I met Blake O’Connor at Buckle & Boots in 2019. He was barely out of his teens and was in the UK as part of the artist exchange which had taken Gary Quinn and Kezia Gill to the Tamworth Music Festival that January. Blake got to play there too, and won that year’s renowned Star Maker prize, which must always be followed by the sentence ‘Keith Urban won it in 1990’. Lee Kernaghan did so in 1982 and went on to be awarded the Order of Australia in 2004.

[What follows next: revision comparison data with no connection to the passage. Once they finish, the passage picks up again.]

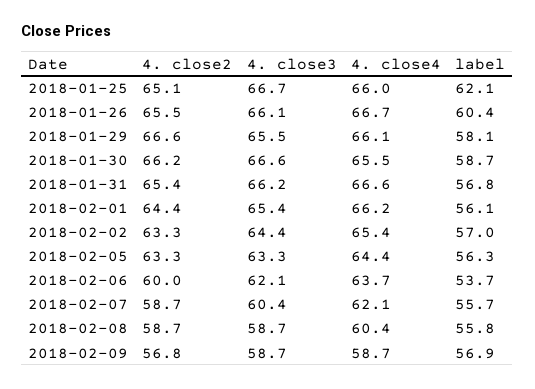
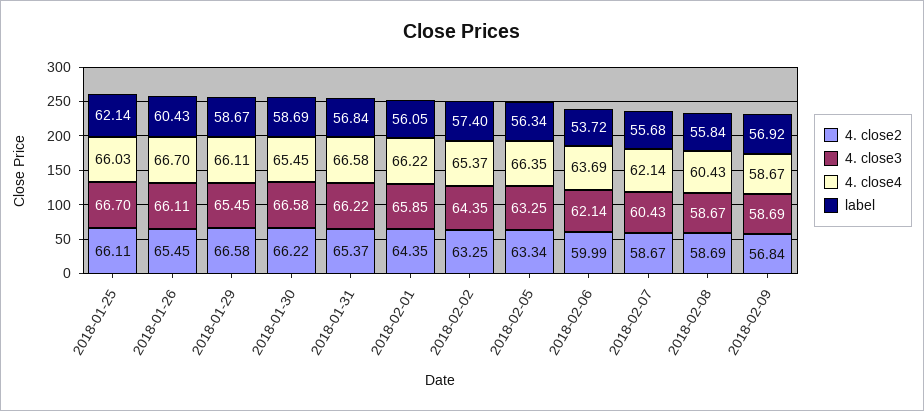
4. close2, 2018-01-25: 65.1 -> 66.11
label, 2018-01-29: 58.1 -> 58.67
4. close3, 2018-02-01: 65.4 -> 65.85
label, 2018-02-02: 57 -> 57.4
4. close4, 2018-02-05: 64.4 -> 66.35

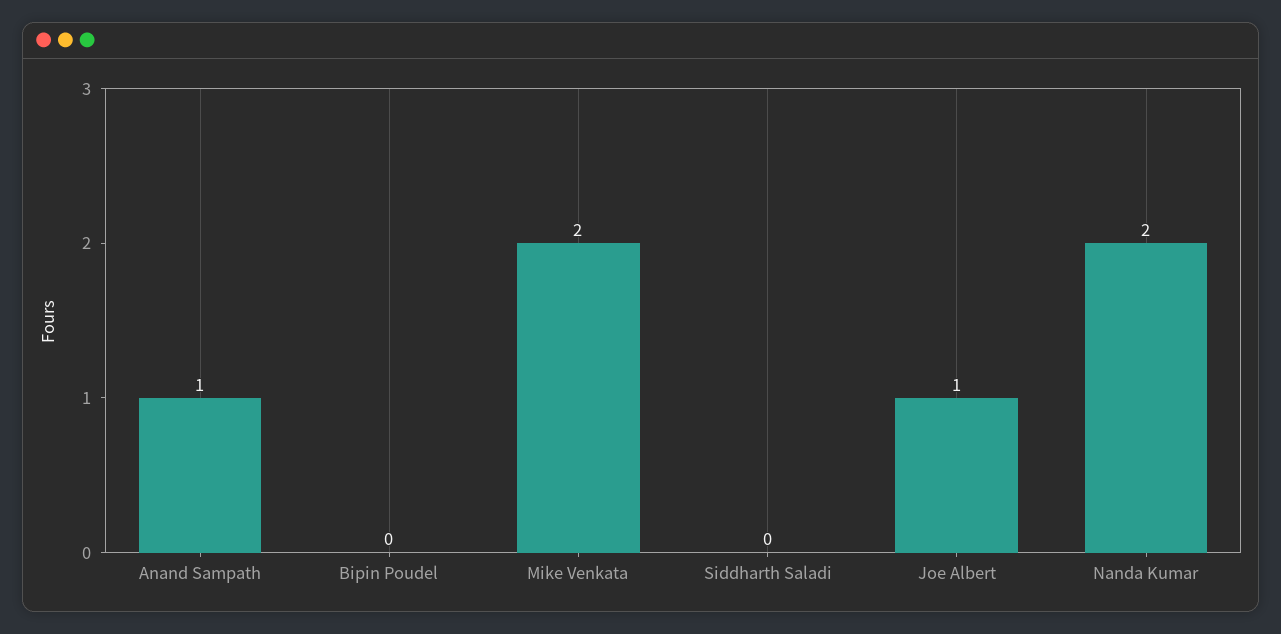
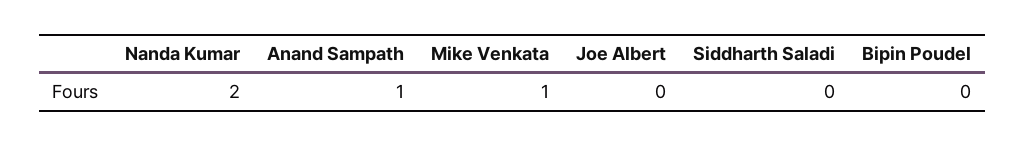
Mike Venkata: 2 -> 1
Joe Albert: 1 -> 0

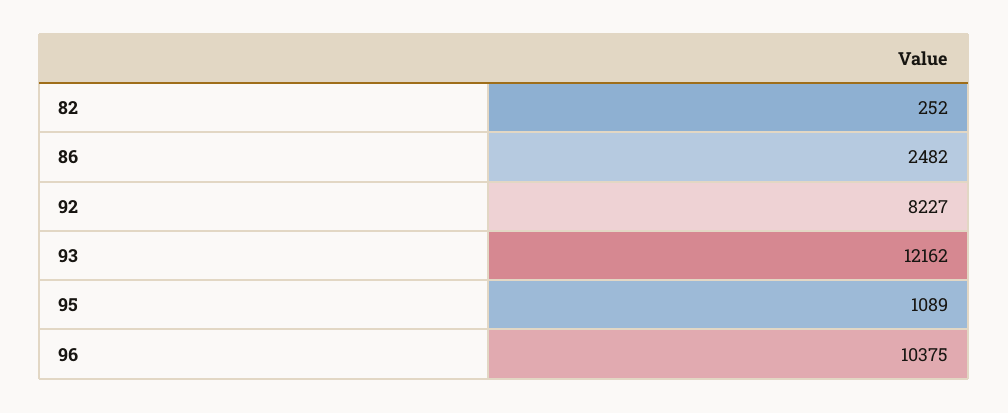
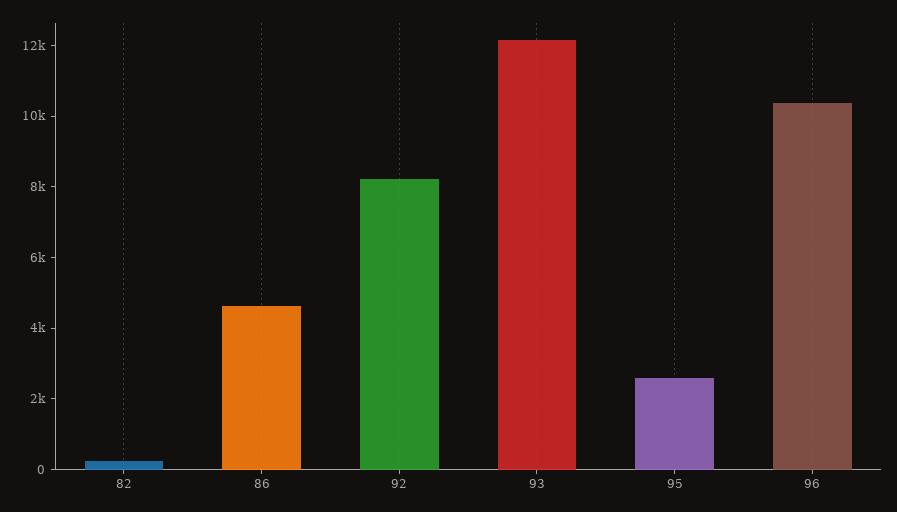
86: 2482 -> 4500
95: 1089 -> 2500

For his part, Blake is just happy to be making a living as an independent country artist down in Australia. This weekend (March 17-19), he’ll be at CMC Rocks, Australia’s version of Country2Country which this year is headlined by Morgan Wallen and Zac Brown Band. Blake has the 1145 hangover slot on the Sunday, on the second stage which will be closed by a one-two of Ernest then Hardy. I hope Blake meets the pair of those two writers in the Wallen camp, and gets a photo with Wallen himself.
Since the release of his debut album, also in 2019, Blake has put out tracks individually. Seven of them find their way onto Finding Light. The first of them was Willin’ and Ready, a toe-tapper with some rapid fire lyrics and some slide guitar and piano in the mix too. Kickin’ A Rock has some delicious Hammond organ and harmonica while Blake, with plenty of Stapleton in his voice, sings of how his ‘troubles are gone, gone, gone!’
Soul Feeling works its title with a marvellous rhythm and great vocal. Little Bit Longer (‘I know we’ve shared a heartache or two’) is one of those songs sung by a guy desperate not to lose his beloved. The backing vocalists offer some oohs while Blake gives it some welly. The production is tremendous as well, with nothing ‘in the box’ and sounding live and true.
The three tracks to immediately precede the album’s release were: Cover Me Up, which is not a Jason Isbell cover but a bluesy sex jam with the hook ‘cover me in your love’; Chained to the Ground, a triple-time tune where Blake advises a woman to fly and be free; and the album’s opening track Time to Kill. That song, which disguises a lost job and wife with a church music feel, reminds me of Ryan Tedder’s work with OneRepublic because of the handclaps.
The four new tunes build on the seven already in the world on album release day. Let a Bit of Light picks up the mood of Chained to the Ground, while Run With You is a rootsy Dierks Bentley-type song of the open road (with added cello!) which will go down really well at CMC Rocks.
I know it’s probably an obvious comparison given they’re Australia’s biggest rock’n’roll band, but I hear a bit of AC/DC in Honey, a rifftastic swampy blues where the elements swirl around Blake lyrically and musically. If You’re Looking Down closes the album on a melancholy note, as a finger-picked guitar forms the bed onto which Blake croons of how ‘when it rains, I dance in the puddles’.
Now if only we could entice Blake back to the Northern Hemisphere so we can hear him too!